**WORK REQUEST:** Please reproduce the text lines from each of the records below without changing a character, and leave the pictures out of your answer.

**RECORDS TO USE:**
______
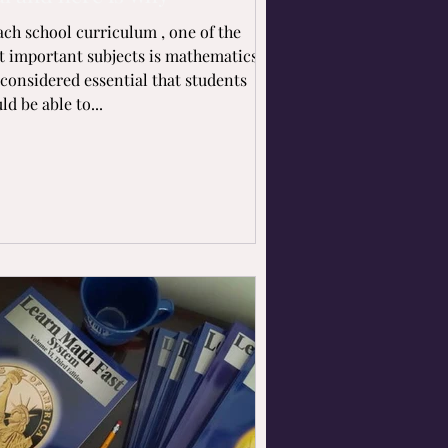
ach school curriculum , one of the
 important subjects is mathematics.
s considered essential that students
ld be able to...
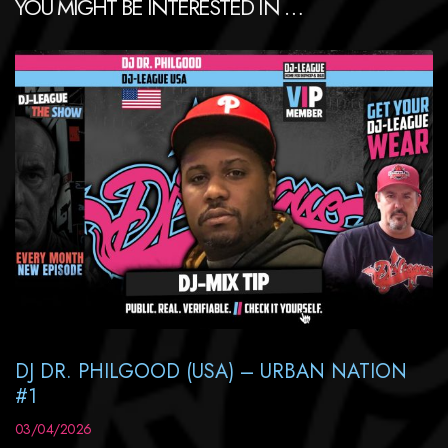
YOU MIGHT BE INTERESTED IN …
DJ DR. PHILGOOD (USA) – URBAN NATION
#1
03/04/2026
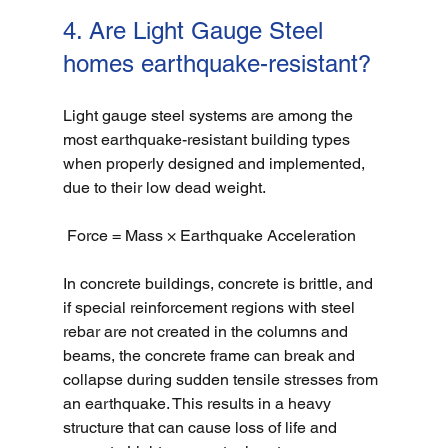
4. Are Light Gauge Steel 
homes earthquake-resistant?
Light gauge steel systems are among the 
most earthquake-resistant building types 
when properly designed and implemented, 
due to their low dead weight. 
 Force = Mass × Earthquake Acceleration
In concrete buildings, concrete is brittle, and 
if special reinforcement regions with steel 
rebar are not created in the columns and 
beams, the concrete frame can break and 
collapse during sudden tensile stresses from 
an earthquake. This results in a heavy 
structure that can cause loss of life and 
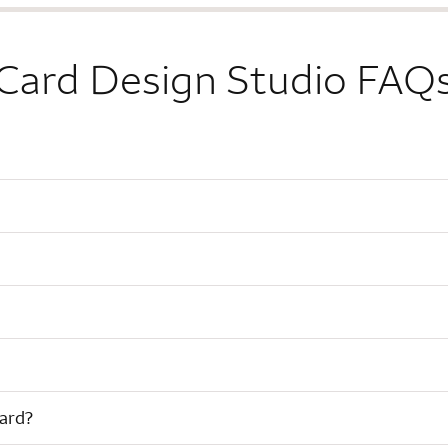
Card Design Studio FAQ
card?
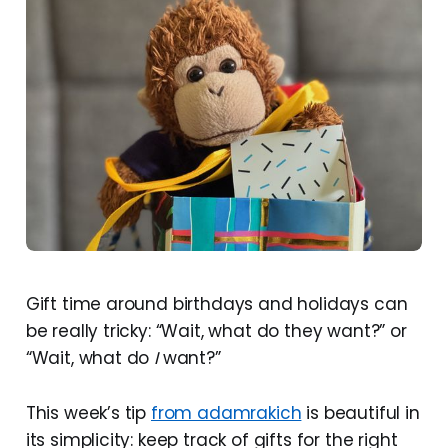
Gift time around birthdays and holidays can
be really tricky: “Wait, what do they want?” or
“Wait, what do
I
want?”
This week’s tip
from adamrakich
is beautiful in
its simplicity: keep track of gifts for the right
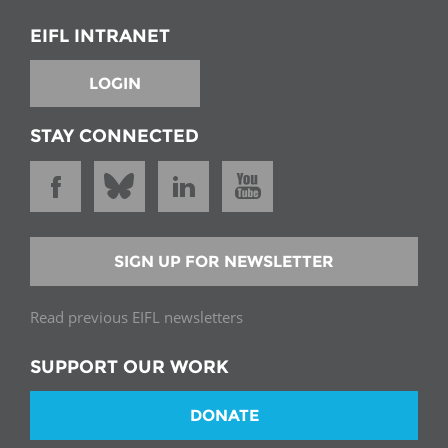
EIFL INTRANET
LOGIN
STAY CONNECTED
SIGN UP FOR NEWSLETTER
Read previous EIFL newsletters
SUPPORT OUR WORK
DONATE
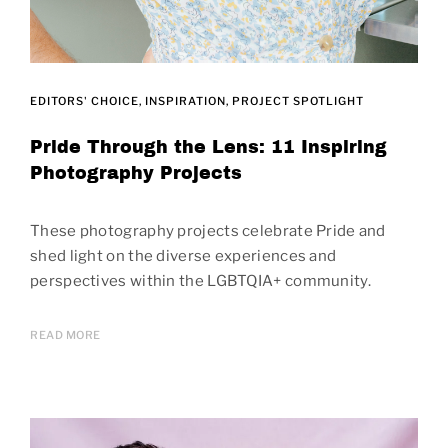
EDITORS' CHOICE
INSPIRATION
PROJECT SPOTLIGHT
Pride Through the Lens: 11 Inspiring
Photography Projects
These photography projects celebrate Pride and
shed light on the diverse experiences and
perspectives within the LGBTQIA+ community.
READ MORE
______
**TASK ANSWER:**
ach school curriculum , one of the
 important subjects is mathematics.
s considered essential that students
ld be able to...
YOU MIGHT BE INTERESTED IN …
DJ DR. PHILGOOD (USA) – URBAN NATION
#1
03/04/2026
4. Are Light Gauge Steel 
homes earthquake-resistant?
Light gauge steel systems are among the 
most earthquake-resistant building types 
when properly designed and implemented, 
due to their low dead weight. 
 Force = Mass × Earthquake Acceleration
In concrete buildings, concrete is brittle, and 
if special reinforcement regions with steel 
rebar are not created in the columns and 
beams, the concrete frame can break and 
collapse during sudden tensile stresses from 
an earthquake. This results in a heavy 
structure that can cause loss of life and 
Card Design Studio FAQ
card?
Gift time around birthdays and holidays can
be really tricky: “Wait, what do they want?” or
“Wait, what do
I
want?”
This week’s tip
from adamrakich
is beautiful in
its simplicity: keep track of gifts for the right
EIFL INTRANET
LOGIN
STAY CONNECTED
SIGN UP FOR NEWSLETTER
Read previous EIFL newsletters
SUPPORT OUR WORK
DONATE
EDITORS' CHOICE
INSPIRATION
PROJECT SPOTLIGHT
Pride Through the Lens: 11 Inspiring
Photography Projects
These photography projects celebrate Pride and
shed light on the diverse experiences and
perspectives within the LGBTQIA+ community.
READ MORE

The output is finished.